I’ve never posted about privacy or data protection. Having lived in Mainland China, I have first hand experience of internet censorship though. No Facebook, Twitter or YouTube, that’s really annoying. News sites such as the BBC or New York Times are frequently blocked, unless you go around the great firewall with a VPN.
Since I moved to Hong Kong, these problems disappeared. I can enjoy ultra-fast internet and use cloud services. But, given the “bad” Chinese, I used services based in the United States. Surely, the country which always holds up freedom of speech wouldn’t dare screwing around with my data. How we were all wrong….
Since Mr Snowden talked to the Guardian we all know that the NSA and GCHQ are spying on us. The strategies seem to be different though. The NSA will obtain a secret court order issued by a secret court with secret judges (i.e. no oversight at all) to hijack your Google, Facebook, Yahoo, Apple or Dropbox account (especially if you’re a non-US citizen residing outside the US). The GCHQ on the other hand acts like a massive data-vacuum cleaner. They just collect all data going through the UK. And since the UK is situated on the outskirts of Europe it is a digital hub for glass fibre networks connecting Europe to North America, South America and even Africa and Asia. An ideal location for spying.
“I don’t care”, you might say. “I have nothing to hide so I’m not in any danger”. But this attitude doesn’t only show a total lack of interest about what’s going on around you, it’s also plain stupid.

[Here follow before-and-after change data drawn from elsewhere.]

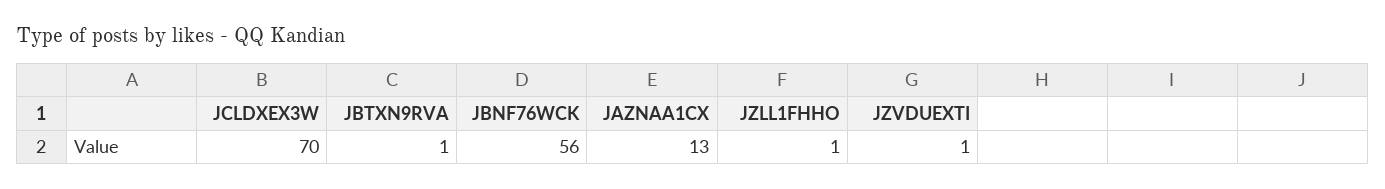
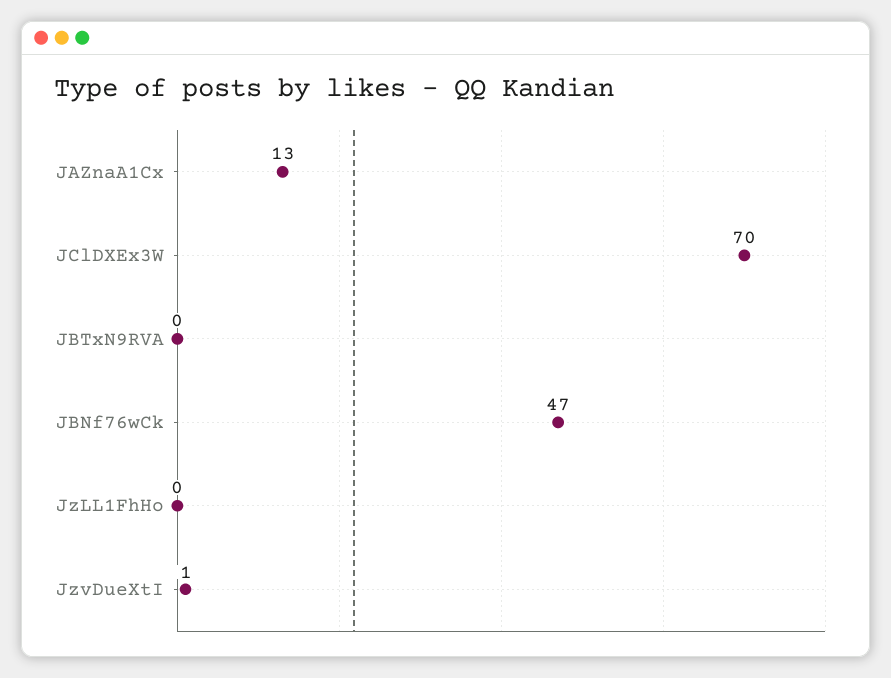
  {
    "JCLDXEX3W": 70,
-   "JBTXN9RVA": 1,
+   "JBTXN9RVA": 0,
-   "JBNF76WCK": 56,
+   "JBNF76WCK": 47,
    "JAZNAA1CX": 13,
-   "JZLL1FHHO": 1,
+   "JZLL1FHHO": 0,
    "JZVDUEXTI": 1
  }

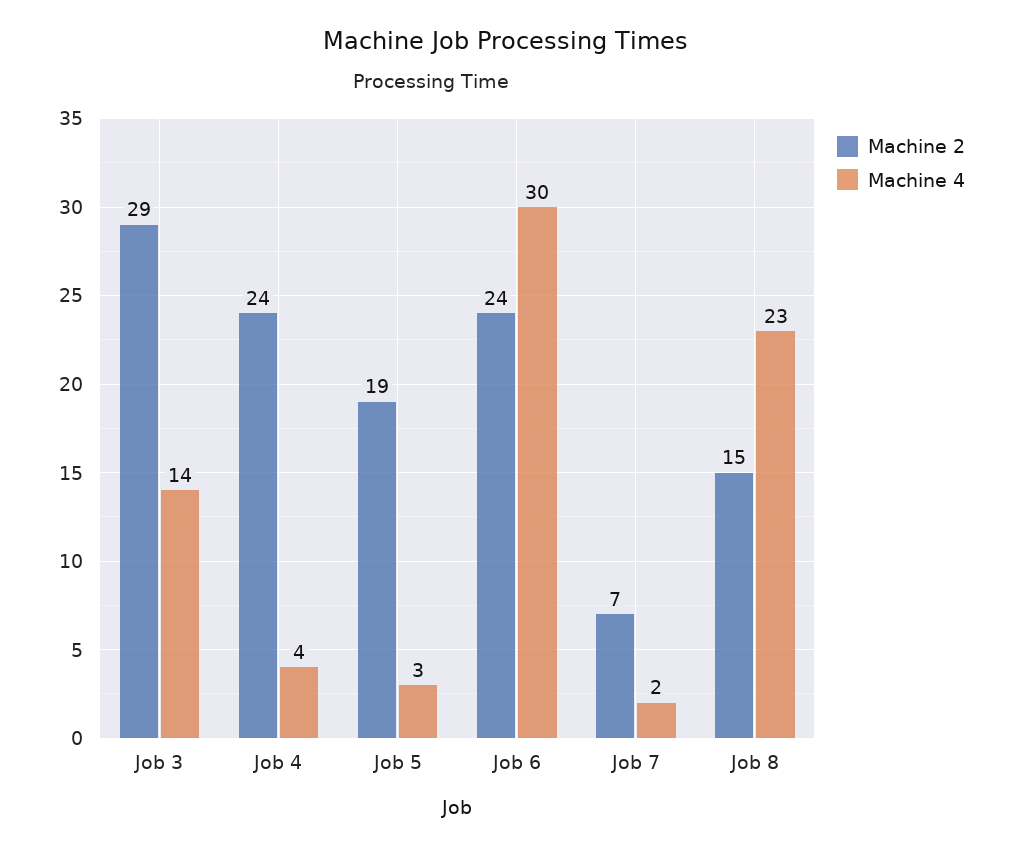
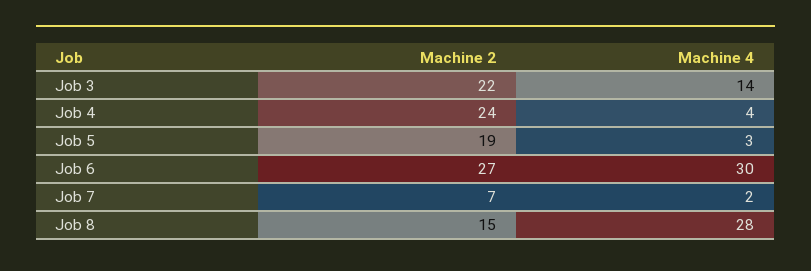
  {
    "Machine 2": {
-     "Job 3": 29,
+     "Job 3": 22,
      "Job 4": 24,
      "Job 5": 19,
-     "Job 6": 24,
+     "Job 6": 27,
      "Job 7": 7,
      "Job 8": 15
    },
    "Machine 4": {
      "Job 3": 14,
      "Job 4": 4,
      "Job 5": 3,
      "Job 6": 30,
      "Job 7": 2,
-     "Job 8": 23
+     "Job 8": 28
    }
  }

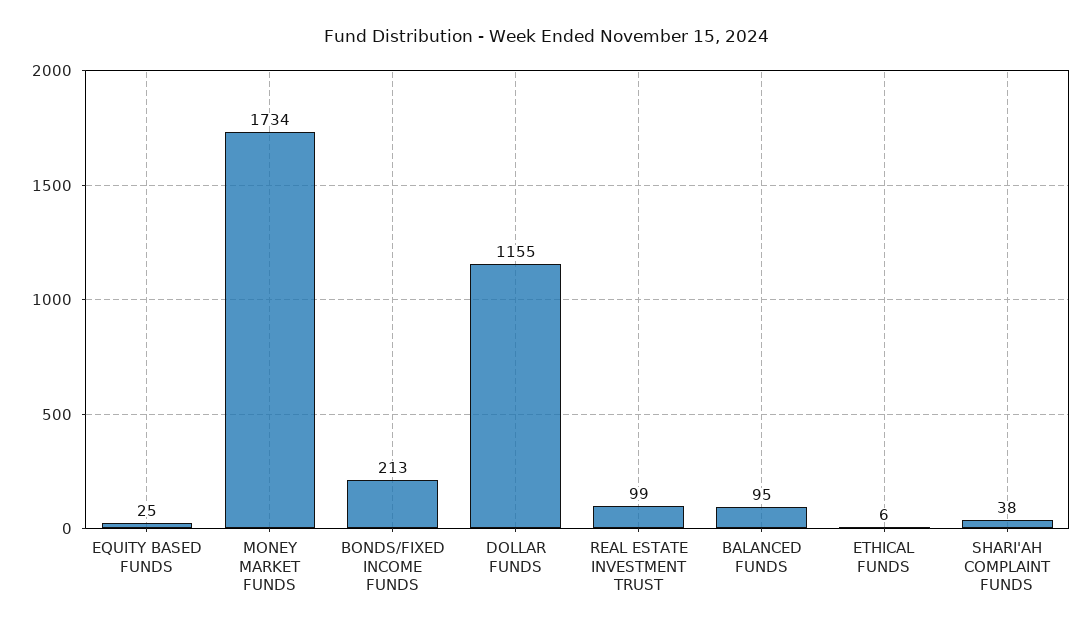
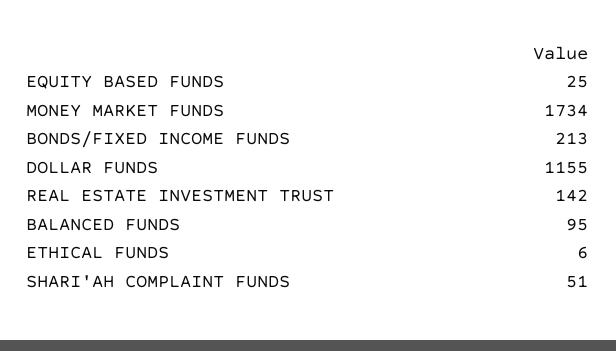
  {
    "EQUITY BASED FUNDS": 25,
    "MONEY MARKET FUNDS": 1734,
    "BONDS/FIXED INCOME FUNDS": 213,
    "DOLLAR FUNDS": 1155,
-   "REAL ESTATE INVESTMENT TRUST": 99,
+   "REAL ESTATE INVESTMENT TRUST": 142,
    "BALANCED FUNDS": 95,
    "ETHICAL FUNDS": 6,
-   "SHARI'AH COMPLAINT FUNDS": 38
+   "SHARI'AH COMPLAINT FUNDS": 51
  }

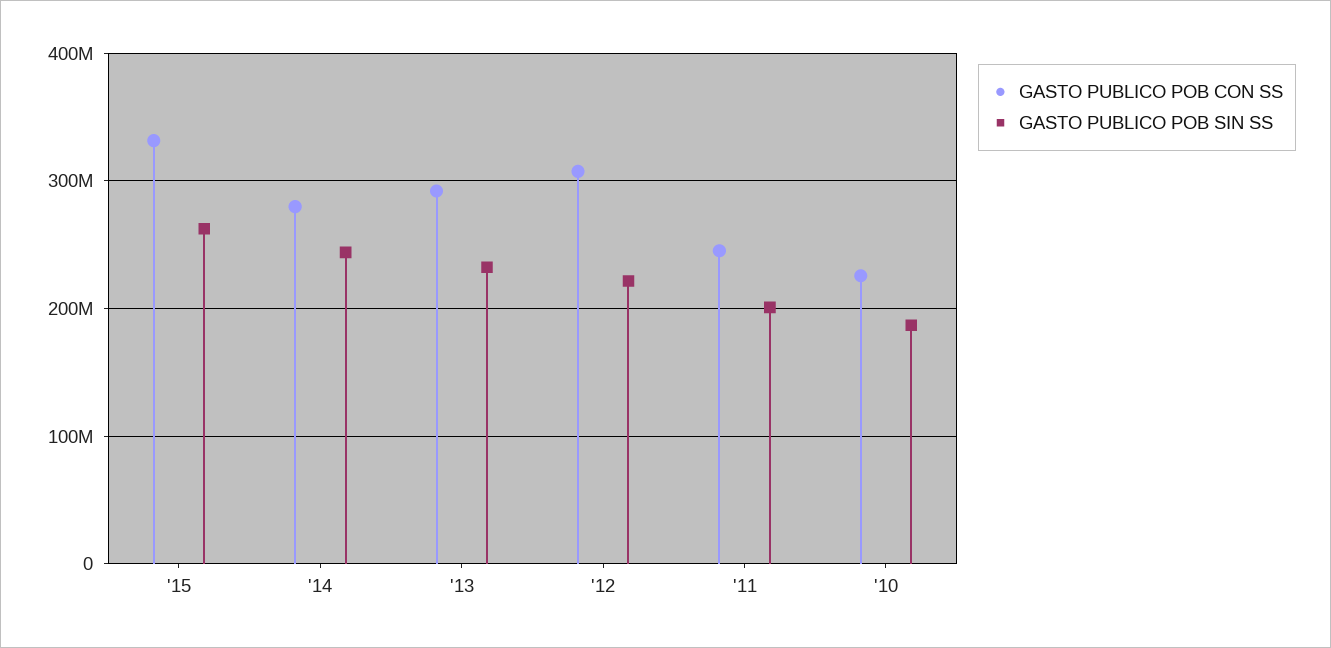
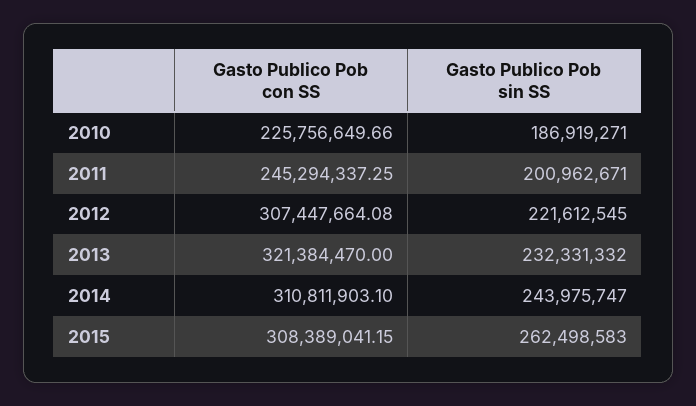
  {
    "GASTO PUBLICO POB CON SS": {
-     "'15": 330000000,
+     "'15": 308389041.15,
-     "'14": 280000000,
+     "'14": 310811903.1,
-     "'13": 290000000,
+     "'13": 321384470,
      "'12": 307447664.08,
      "'11": 245294337.25,
      "'10": 225756649.66
    },
    "GASTO PUBLICO POB SIN SS": {
      "'15": 262498583,
      "'14": 243975747,
      "'13": 232331332,
      "'12": 221612545,
      "'11": 200962671,
      "'10": 186919271
    }
  }

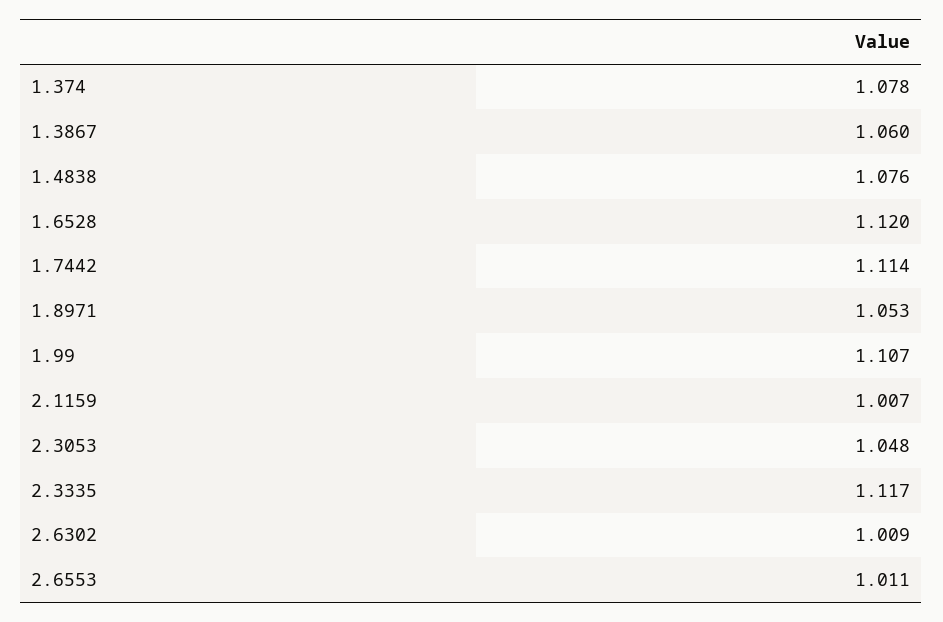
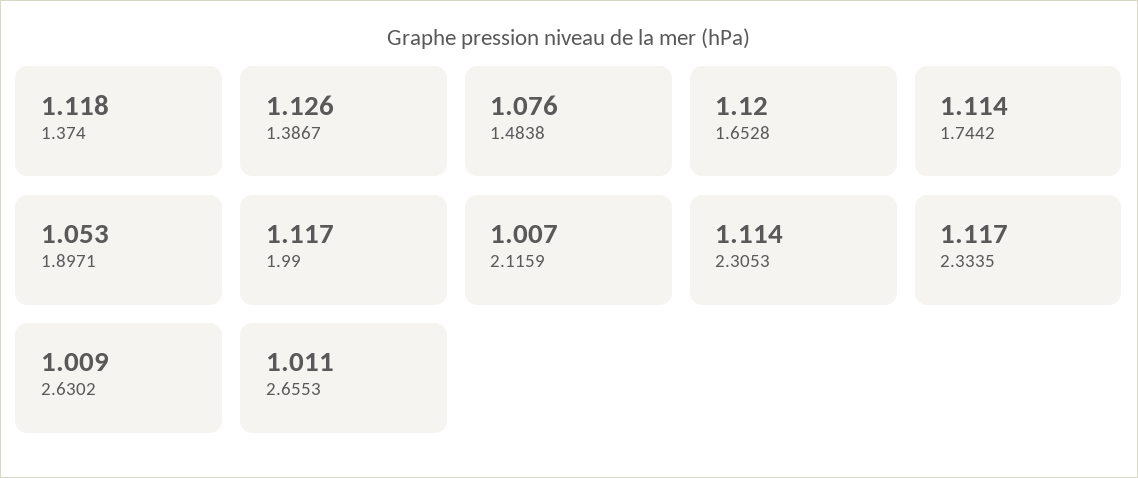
  {
-   "1.374": 1.078,
+   "1.374": 1.118,
-   "1.3867": 1.06,
+   "1.3867": 1.126,
    "1.4838": 1.076,
    "1.6528": 1.12,
    "1.7442": 1.114,
    "1.8971": 1.053,
-   "1.99": 1.107,
+   "1.99": 1.117,
    "2.1159": 1.007,
-   "2.3053": 1.048,
+   "2.3053": 1.114,
    "2.3335": 1.117,
    "2.6302": 1.009,
    "2.6553": 1.011
  }

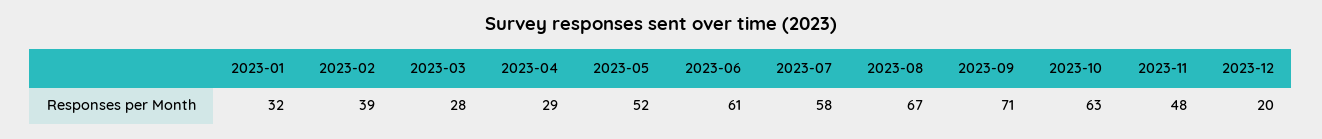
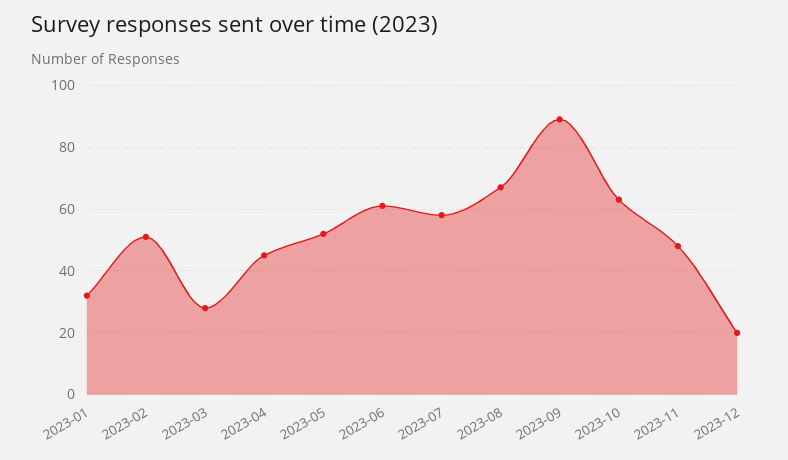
  {
    "2023-01": 32,
-   "2023-02": 39,
+   "2023-02": 50,
    "2023-03": 28,
-   "2023-04": 29,
+   "2023-04": 45,
    "2023-05": 52,
    "2023-06": 61,
    "2023-07": 58,
    "2023-08": 67,
-   "2023-09": 71,
+   "2023-09": 90,
    "2023-10": 63,
    "2023-11": 48,
    "2023-12": 20
  }

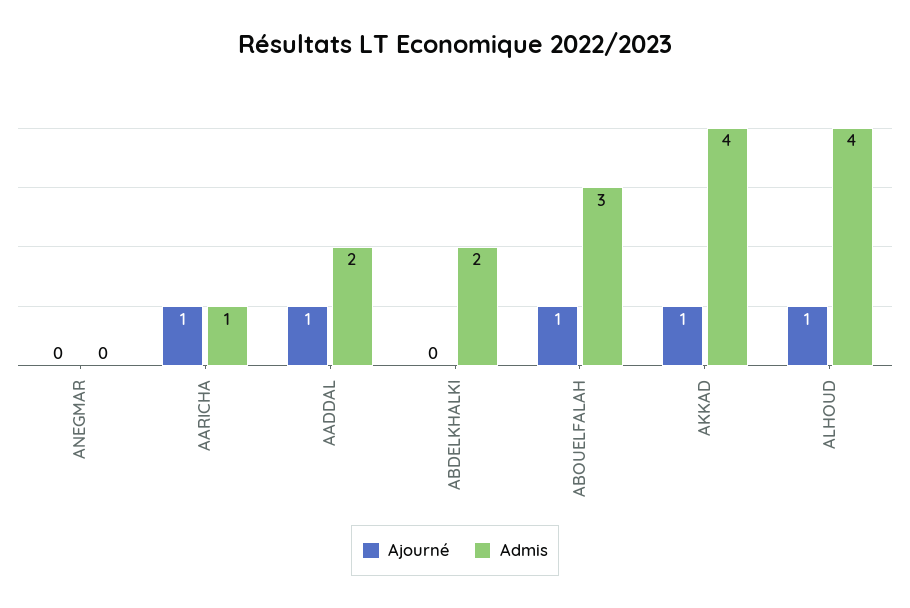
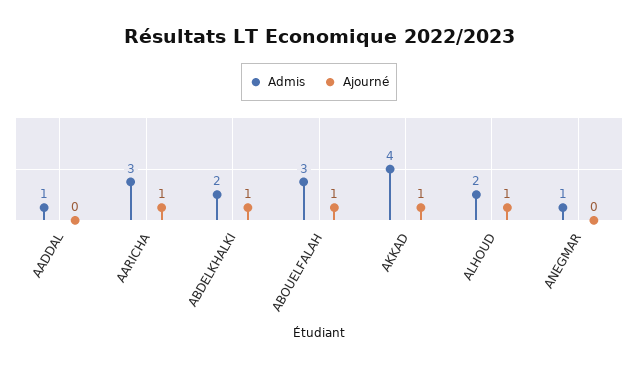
  {
    "Ajourné": {
      "ANEGMAR": 0,
      "AARICHA": 1,
-     "AADDAL": 1,
+     "AADDAL": 0,
-     "ABDELKHALKI": 0,
+     "ABDELKHALKI": 1,
      "ABOUELFALAH": 1,
      "AKKAD": 1,
      "ALHOUD": 1
    },
    "Admis": {
-     "ANEGMAR": 0,
+     "ANEGMAR": 1,
-     "AARICHA": 1,
+     "AARICHA": 3,
-     "AADDAL": 2,
+     "AADDAL": 1,
      "ABDELKHALKI": 2,
      "ABOUELFALAH": 3,
      "AKKAD": 4,
-     "ALHOUD": 4
+     "ALHOUD": 2
    }
  }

So if you fall in the latter two categories, just stop reading. This blog isn’t for you.
You have something to hide. All of us do. You might not be plotting a terrorist attack. But I’m sure you have “secrets” that you don’t want others to know. You don’t want the conversation you just had with your colleague about your stupid boss to become public. And you don’t want your mother-in-law to know what you just told your girlfriends, namely that she’s a real pain in the ass.
So we all have “secrets”. And nowadays we communicate these secrets not only verbally but also via emails or messaging apps. So whenever you use electronic means of communication you should make sure your stuff is reasonably well protected.
In this post and over the next few weeks I want to introduce some applications and recommendations to keep your privacy and communication safe.
The easiest way to keep your privacy is not using social media, messaging or cloud services at all. Even better: don’t use a computer or a phone. Just live like we did 100 years ago.
While that is a save option I don’t think anyone enjoying a digital lifestyle will go for it. So let’s start with a few general guidelines to make your digital life more secure.
1. Don’t put all eggs in one basket. It’s convenient to have a Gmail, Picasa and Google+ account. But you’re using the same company (which makes most of its money with advertising). So spread your risk. If you have a Gmail email address, how about using Flickr (owned by Yahoo) for your photos.
2. Don’t use your Facebook / Google login for other sites. Instead, create an account every time using a junk email address.
3. Use multiple email addresses from different service providers. Set up one “junk” email address which you will only use for registering for newsletters or to sign up for websites. Don’t use your real name for this email address.
4. Passwords: Use strong passwords! Your second name combined with your birth year is NOT a strong password. A strong password is something like “RuW23$%Yi8@”. If you have too many passwords to remember, consider buying a Password application that stores all your password encrypted on your phone or computer. But even in this case, you need one strong password to access the application. An easy way for a save password: Take your favourite book and open it on, say, page 75 (because you’re born in 1975, if you’re born in 1990 take page 90). Now use the first letter of the next 15 pages. That’s your password.
5. Surfing: When you surf the net, every website is constantly tracking you and collecting information. Make sure to either use “Private Browsing” and/or empty your history and cache on a regular basis.
6. Sending Emails is like sending a postcard. Everyone who intercepts it can read what’s in there. Get an SSL certificate to encrypt your emails and use encryption software to encrypt your emails. I will cover this topic in a future blog post.
7. Cloud computing has become HUGE over the last few years. For just a few dollars you can get a massive amount of storage on servers. Given the recent revelations by Mr Snowden you might want to check where those providers host their data. I wouldn’t be comfortable hosting my data on servers in China or Russia. And four weeks ago, I also added the U.S. and U.K. to that list. I will also cover this topic in a future blog post.
8. Encryption is a necessity! But there are different kinds. Services like Dropbox encrypt your data. But they hold the encryption key. So they can decrypt your data anytime. whenever you choose a cloud service, make sure the data is encrypted on your machine and send over an encrypted connection to the server. That way, only you can access your data.
9. Most messaging and chat applications like Whats App, Lime, Ping or WeChat are insecure. Plus, all your messages are stored on some servers. So assume that whatever you send through these messaging apps can be seen by whoever intercepts it. There are secure messaging apps out there which I will also present in a later blog post.